Dimensity 9300 could be 10% faster than Snapdragon 8 Gen 3 but at what cost?
According to multiple reports, the Dimensity 9300 will be MediaTek's next-generation flagship processor for smartphones. It will likely be used in high-end smartphones from OPPO, Vivo, and Xiaomi. It will likely be a 4nm chip featuring four prime Cortex-X4 CPU cores (three of which are clocked lower) and four high-performance Cortex-A720 CPU cores. It is rumored to not feature any power-efficient CPU cores (such as the Cortex-A520), which are used in the Exynos 2400 and the Snapdragon 8 Gen 3.
The Dimensity 9300 is claimed to feature one Cortex-X4 CPU core clocked at 3.25GHz, three Cortex-X4 CPU cores clocked at 2.85GHz, and four Cortex-A720 CPU cores clocked at 2GHz. It will likely feature ARM's latest Immortalis-G720 GPU. A report claims the Dimensity 9300 is 10% faster than the Snapdragon 8 Gen 3 processor. This is definitely an unconventional CPU structure, and it should theoretically offer better performance than competing chips from Qualcomm and Samsung.

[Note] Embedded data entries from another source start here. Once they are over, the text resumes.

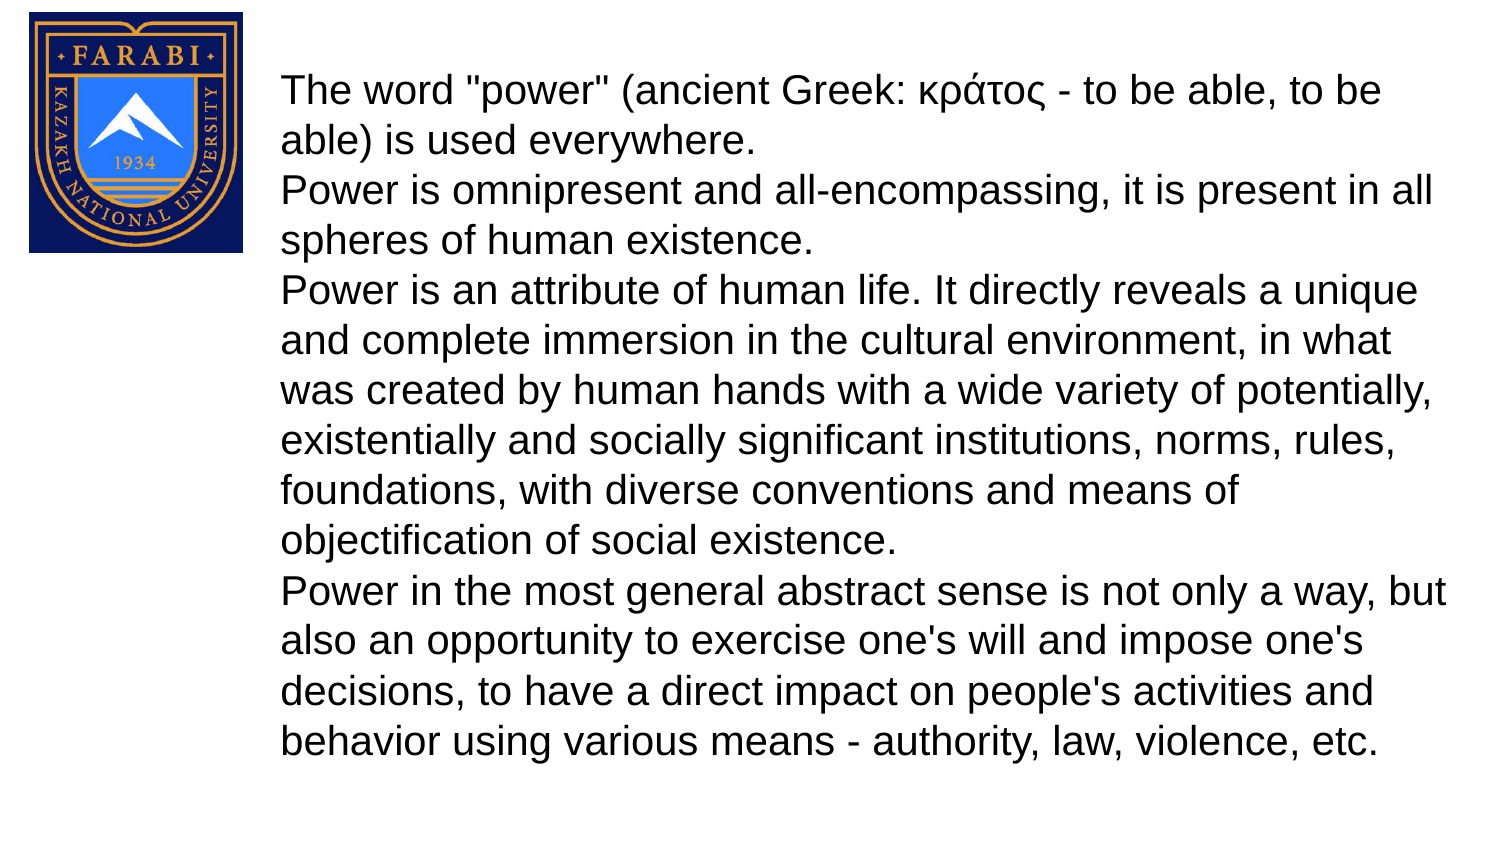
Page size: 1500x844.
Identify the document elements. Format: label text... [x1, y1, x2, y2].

picture [29, 12, 243, 254]
text_box The word "power" (ancient Greek: κράτος - to be able, to be able) is used everywhere. Power is omnipresent and all-encompassing, it is present in all spheres of human existence. Power is an attribute of human life. It directly reveals a unique and complete immersion in the cultural environment, in what was created by human hands with a wide variety of potentially, existentially and socially significant institutions, norms, rules, foundations, with diverse conventions and means of objectification of social existence. Power in the most general abstract sense is not only a way, but also an opportunity to exercise one's will and impose one's decisions, to have a direct impact on people's activities and behavior using various means - authority, law, violence, etc. [265, 55, 1471, 771]
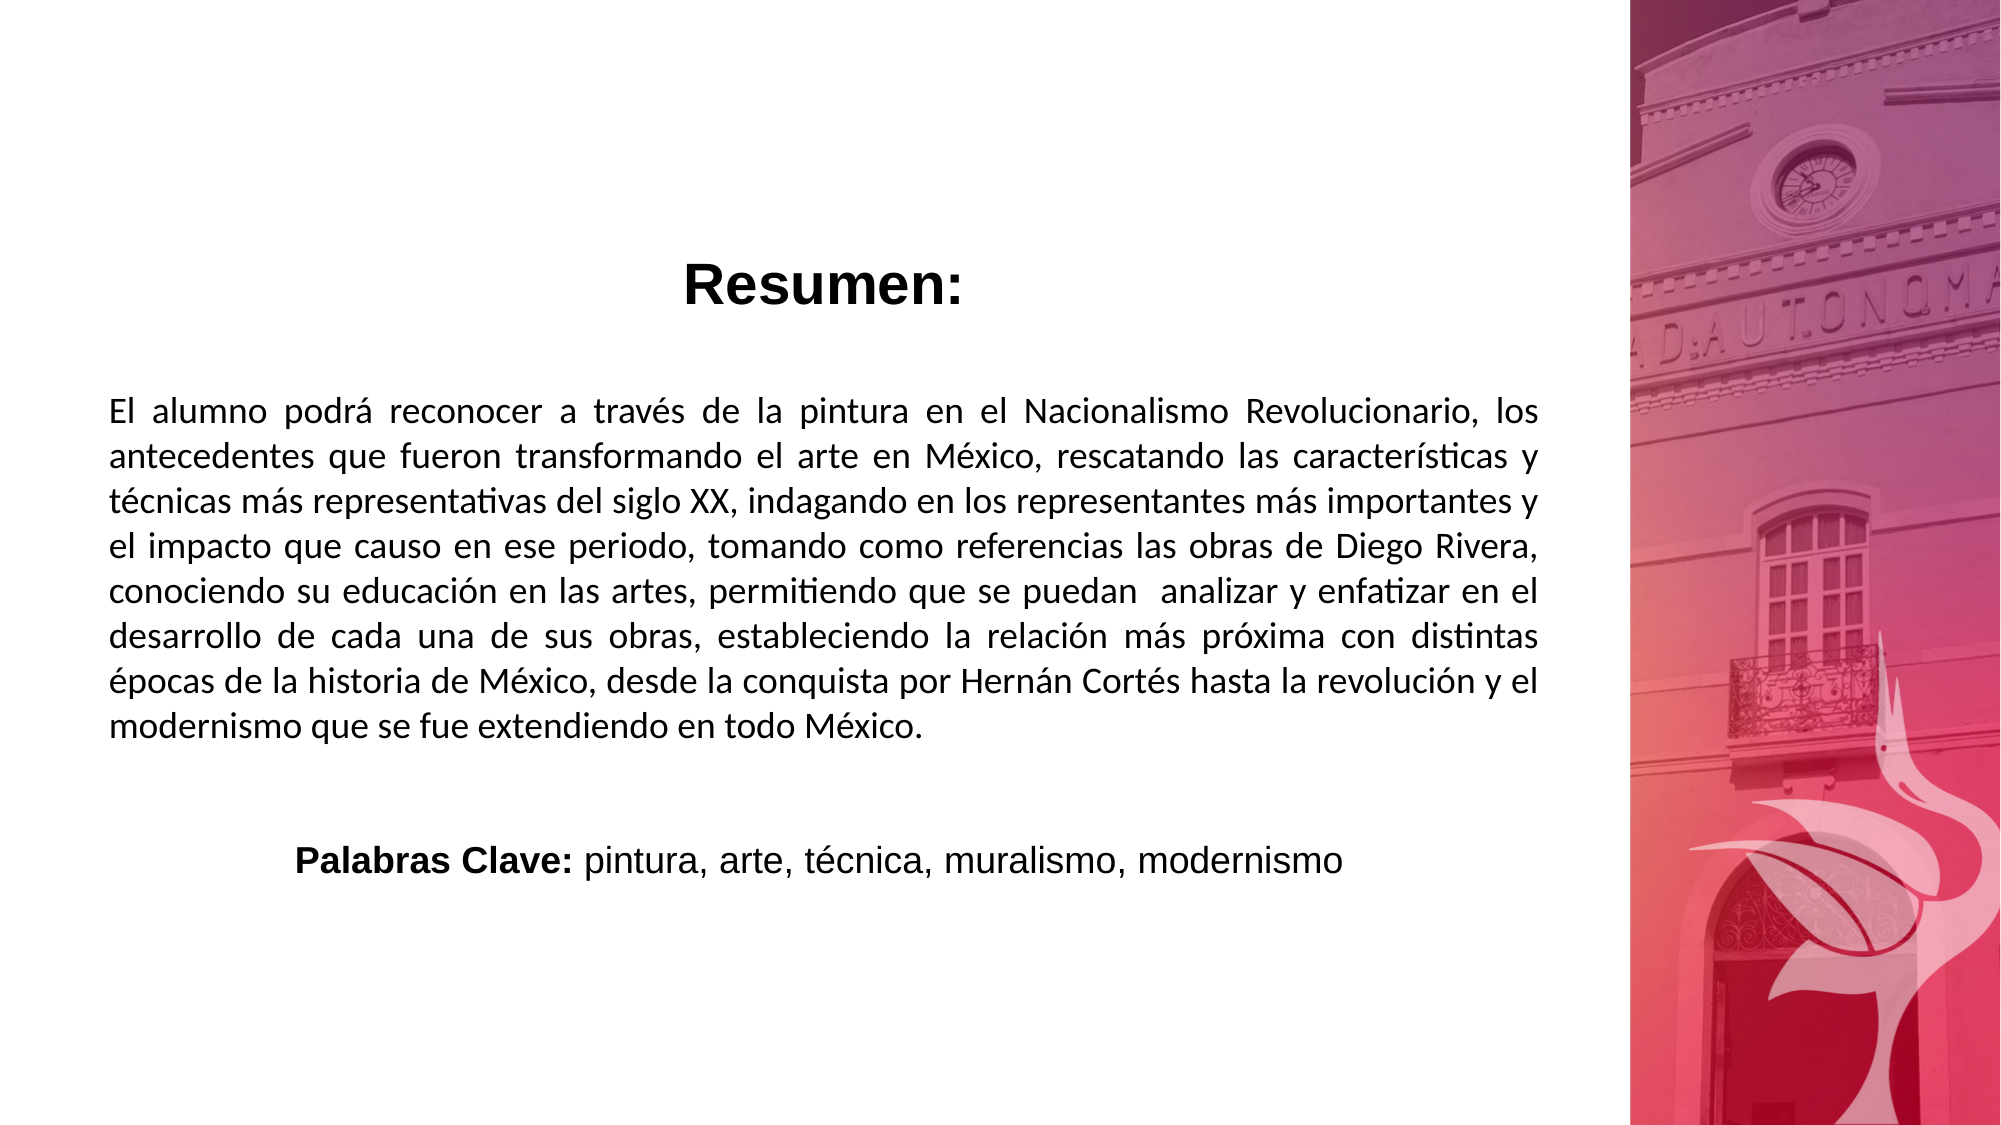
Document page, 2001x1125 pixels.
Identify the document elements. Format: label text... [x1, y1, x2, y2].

text_box Resumen: El alumno podrá reconocer a través de la pintura en el Nacionalismo Revolucionario, los antecedentes que fueron transformando el arte en México, rescatando las características y técnicas más representativas del siglo XX, indagando en los representantes más importantes y el impacto que causo en ese periodo, tomando como referencias las obras de Diego Rivera, conociendo su educación en las artes, permitiendo que se puedan analizar y enfatizar en el desarrollo de cada una de sus obras, estableciendo la relación más próxima con distintas épocas de la historia de México, desde la conquista por Hernán Cortés hasta la revolución y el modernismo que se fue extendiendo en todo México. Palabras Clave: pintura, arte, técnica, muralismo, modernismo [93, 238, 1556, 889]
picture [1630, 0, 2001, 1125]
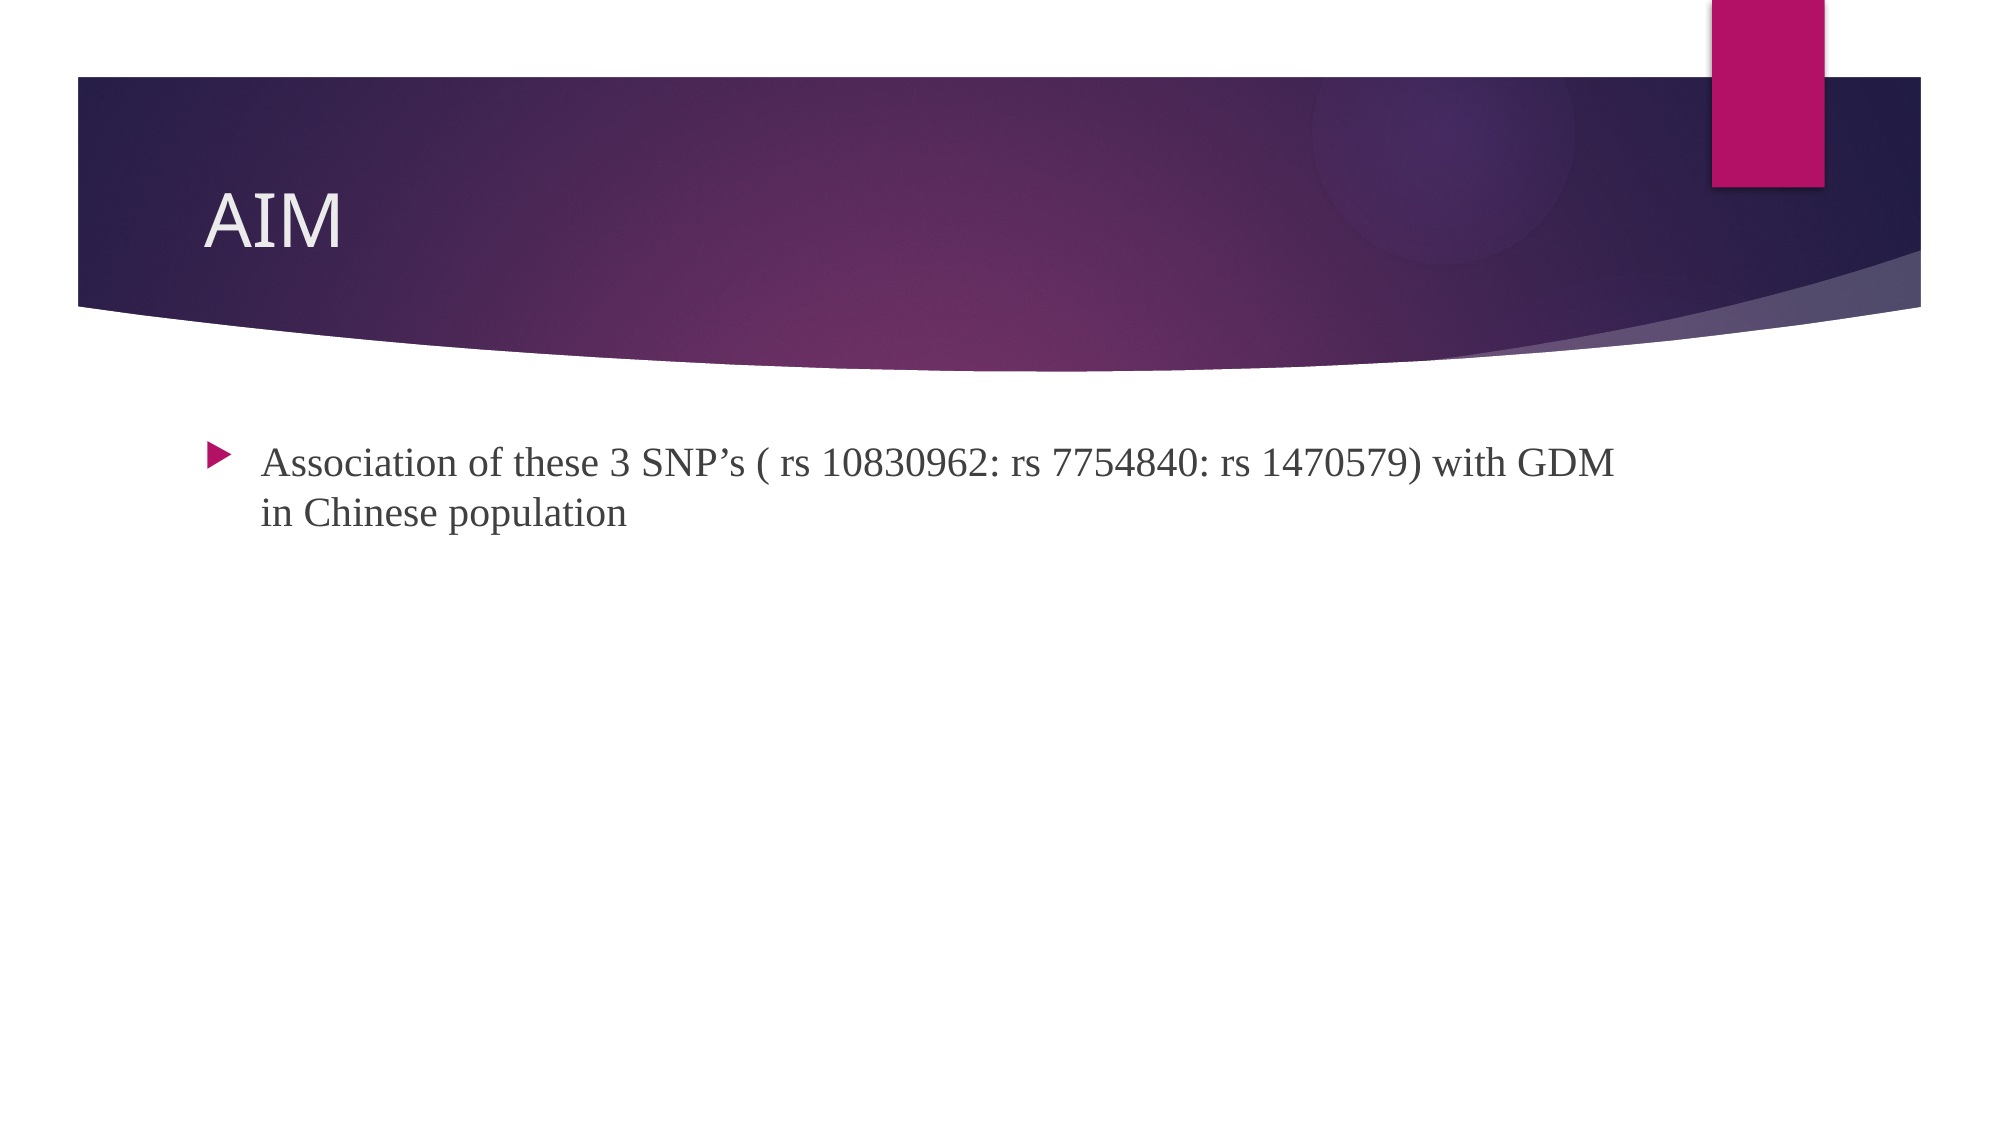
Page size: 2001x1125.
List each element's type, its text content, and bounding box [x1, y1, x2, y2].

title AIM [189, 159, 1627, 276]
list Association of these 3 SNP’s ( rs 10830962: rs 7754840: rs 1470579) with GDM in Chinese population [189, 427, 1638, 988]
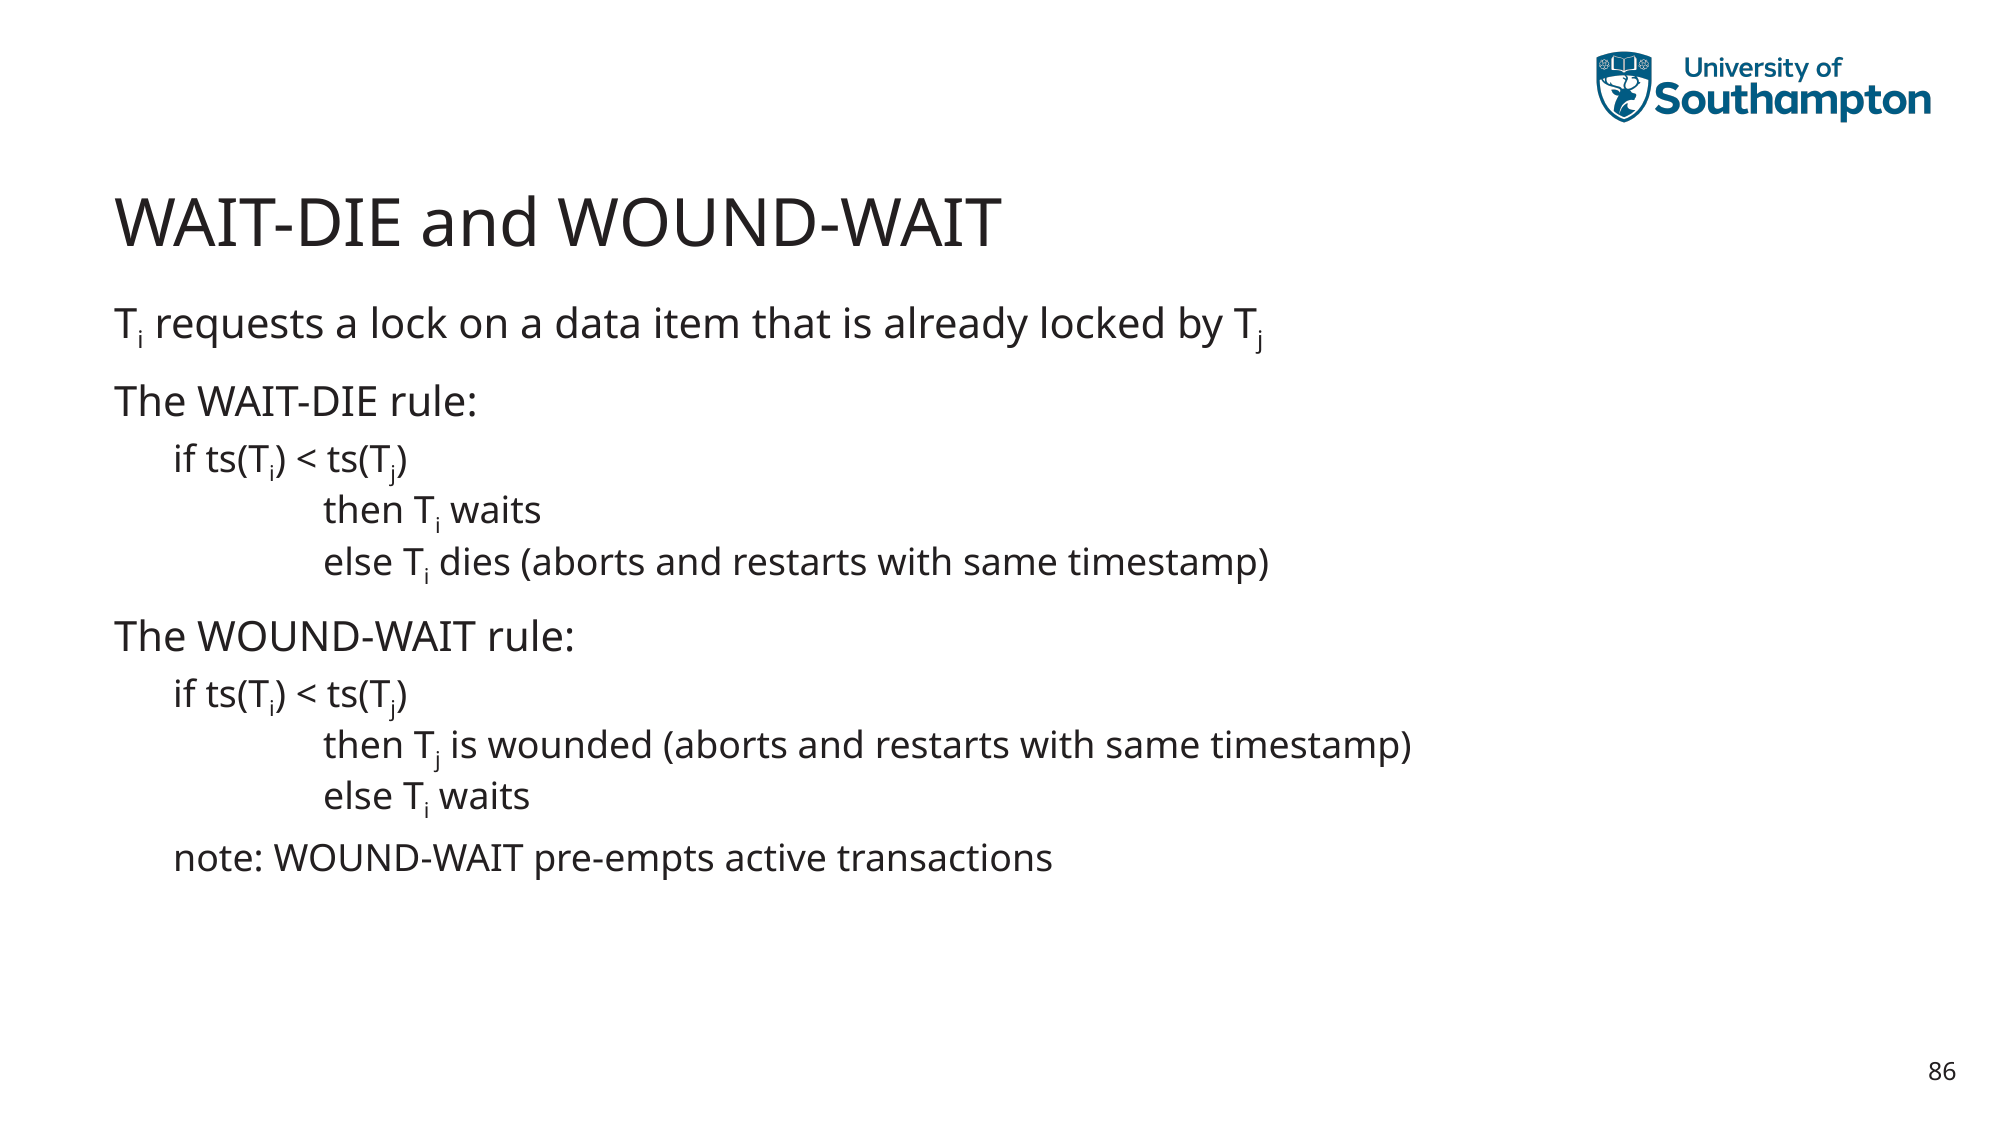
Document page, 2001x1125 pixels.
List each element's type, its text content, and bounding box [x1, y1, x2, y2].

picture [1847, 97, 1857, 108]
picture [1782, 97, 1791, 108]
picture [1626, 76, 1636, 88]
picture [1600, 80, 1617, 111]
picture [1626, 78, 1648, 111]
picture [1607, 76, 1624, 88]
picture [1758, 97, 1766, 113]
picture [1808, 97, 1815, 113]
picture [1689, 97, 1698, 108]
picture [1527, 0, 2000, 220]
list Ti requests a lock on a data item that is already locked by Tj The WAIT-DIE rule: if ts(Ti) < ts(Tj) then Ti waits else Ti dies (aborts and restarts with same timestamp) The WOUND-WAIT rule: if ts(Ti) < ts(Tj) then Tj is wounded (aborts and restarts with same timestamp) else Ti waits note: WOUND-WAIT pre-empts active transactions [102, 290, 1898, 1024]
picture [1890, 97, 1900, 108]
picture [1823, 97, 1830, 113]
title WAIT-DIE and WOUND-WAIT [102, 113, 1898, 268]
picture [1730, 97, 1736, 113]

Author's Note: If the information about the MediaTek Dimensity 9300 is correct, I think there could be concerns about the chip's power efficiency. Every chipset manufacturer uses a combination of high-performance and power-efficient CPU cores. High-performance CPU cores are used when a device is using high-load applications and games, while power-efficient cores are used when the phone is in sleep mode or doing less demanding tasks like streaming videos or playing music.
If the Dimensity 9300 lacks any power-efficient CPU core, it could lead to higher power consumption when the phone isn't doing anything strenuous, leading to lower power efficiency and shorter battery life compared to phones that use other chips.